Akido Labs is a medtech startup turned health care provider that has redirected its growth strategy through a partnership with Pomona-based Chaparral Medical Group.
The partnership takes Akido’s proprietary tech platform, which the company calls the Wellbeing Graph, and makes it usable on a medical network.
The platform is a software technology that predicts social or health outcomes a person may be susceptible to given their medical history and their life events, which Akido classifies as social determinants of health. It also caters to the needs of patients with pre-existing chronic illness who visit specialty doctors on a regular basis.
Chief Technology Officer Jared Goodner provided an example of the platform’s use.
“As a patient, I may have recently lost my job, which I happen to mention to my doctor. Because our system is trained to identify markers, particularly social determinant markers that indicate a potential progression of worsening illness, our system marks the job loss,” Goodner said. “And this results in an automatic sequence of events that gets triggered based off that (mark).”
The software could also suggest additional screenings around pre-diabetic markers, a notification that the physician and patient discuss food insecurity or send an enrollment application to the patient for a nutrition program. Goodner added that the platform is designed to support doctors in their services, not make decisions for the patient.
“You’re sort of democratizing the ability to prevent a further worsening of an illness by exposing (patients) to a much larger market of intervention opportunities, some of which could be created and managed by Akido and other ones that are totally third party, whatever makes the most sense for the health of a patient,” said Prashant Samant, Akido’s chief executive.
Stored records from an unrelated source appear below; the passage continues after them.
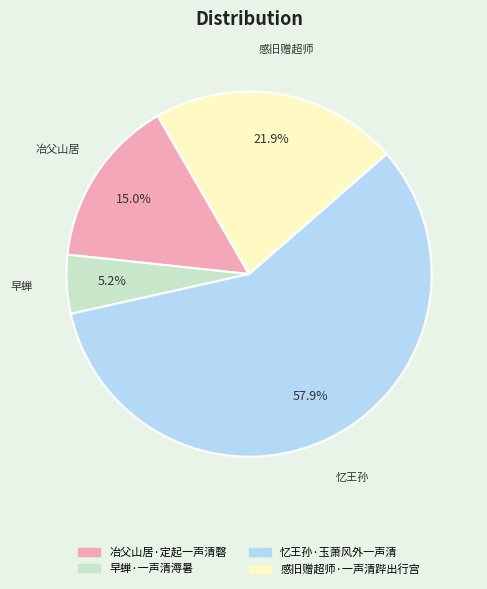

What is the total percentage of 早蝉·一声清溽暑 and 感旧赠超师·一声清跸出行宫?

27.1%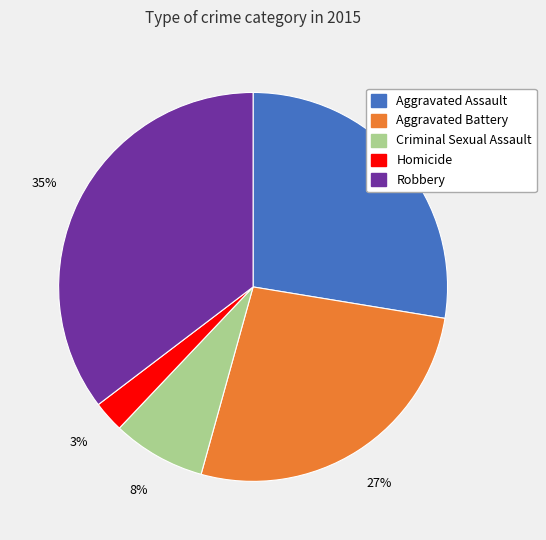

Does Homicide represent more than half of the total?

No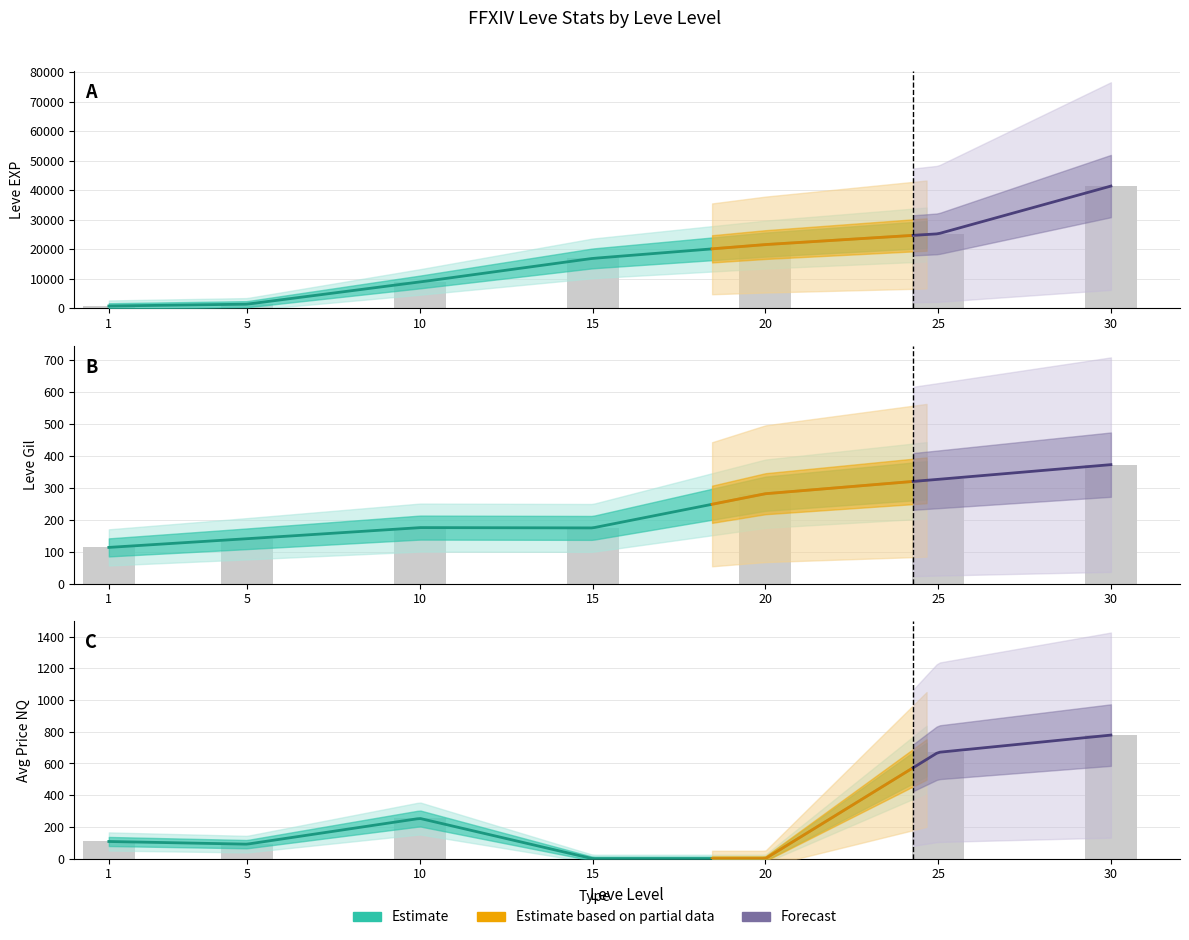

Where is Leve Gil nearest to the value 242?

20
Through its technology, the company has worked its way into the market for preventive care, as opposed to immediate care for patient conditions that have already materialized.
Akido’s partnership with Chaparral Medical Group, which has more than 30 locations in the Pomona Valley, allows the company to bring on more users of its technology, and thus, more income. It also marks Akido’s transition from a software provider for different health care clients to a bona fide health care provider backed by its own technology.
“(Chapparal has) a culture towards chronic illness management, and we can supercharge that with our platform and technological infrastructure,” Samant said.
Under the partnership, Dr. Prasad Jeereddi, Chaparral’s founder, will continue the operations of his group’s daily medical functions and take on the role of chief medical officer for Akido. He will work closely with Akido Head of Business Development Sanjit Mahanti.
Mahanti said that Chaparral is the right fit for Akido’s business because of its focus on treating the chronically ill in a multispecialty way, which he described as the best way to create a durable health care business.
Core competency
“We’re talking about endocrinologists, rheumatologists, pulmonologists and cardiologists, really those core subspecialties that we’re now seeing as the most important to take care of the chronically ill,” Mahanti said. “We wanted to make sure that we worked with an organization that had that core competency.”
Jeereddi and Mahanti together have more than 50 years of operational knowledge and experience of the multispecialty care sector and will be key players in Akido’s expansion into new markets.
“I’ve always believed patient care is as much art as it is science, and the consideration taken to create a symbiotic relationship between the artful practice of medicine and Akido’s powerful technology will greatly serve our patients, doctors, care teams and communities,” Jeereddi said.
The partnership comes seven years after Akido was founded out of the University of Southern California’s D-Health Lab, around the time the company received an early investment from Y Combinator, a technology startup accelerator.
In the time between then and the development of its new medical network, the company primarily provided its services to entities that needed help managing health care services. For example, Akido has used its platform for work with the city of Long Beach, the city of Santa Monica, the Moffitt Cancer Center and the American Foundation for the Blind, among other organizations.
In the case of Long Beach, Akido has provided its platform to help the city coordinate care across multiple social and health care-oriented services.
“Places like Long Beach work with populations that have very different needs from a cultural standpoint, right? It’s a very multicultural city,” Mahanti said. “That means that as a physician, care provider or social worker, providing support to meet the cultural needs of any given individual can be quite helpful, and so we put a lot of work into designing the system to make that possible.”
Last year, the company announced that it had raised a total of $25 million in funding to scale its impact and that its latest financing at the time was Future Communities Capital.
Akido used to follow an enterprise software business model, but with the transition to a health care business model the company makes revenue through patient care. That revenue is a mix of fee for service care and capitated care.
According to the American Academy of Family Physicians, capitated care “is a payment arrangement for health care services in which an entity receives a risk-adjusted amount of money for each person attributed to them, per period of time, regardless of the volume of services that person seeks.”
With its own medical network, Akido is now looking to further delve into the preventive care space. Samant said that the company’s biggest challenge so far has been validating its presence in the space.
“It required a lot of validation from other parts of the business ecosystem, from insurance companies and government agencies to health care providers that wanted to work with us,” Samant said. “Like, ‘can you guys really take responsibility for the rock here? Or, are you just Silicon Valley people that are going to toss stones with software?’”
According to Samant, Akido is planning on growing its revenue by 150% to 200% in the next year, due primarily to the business that will come from its partnership with Chaparral.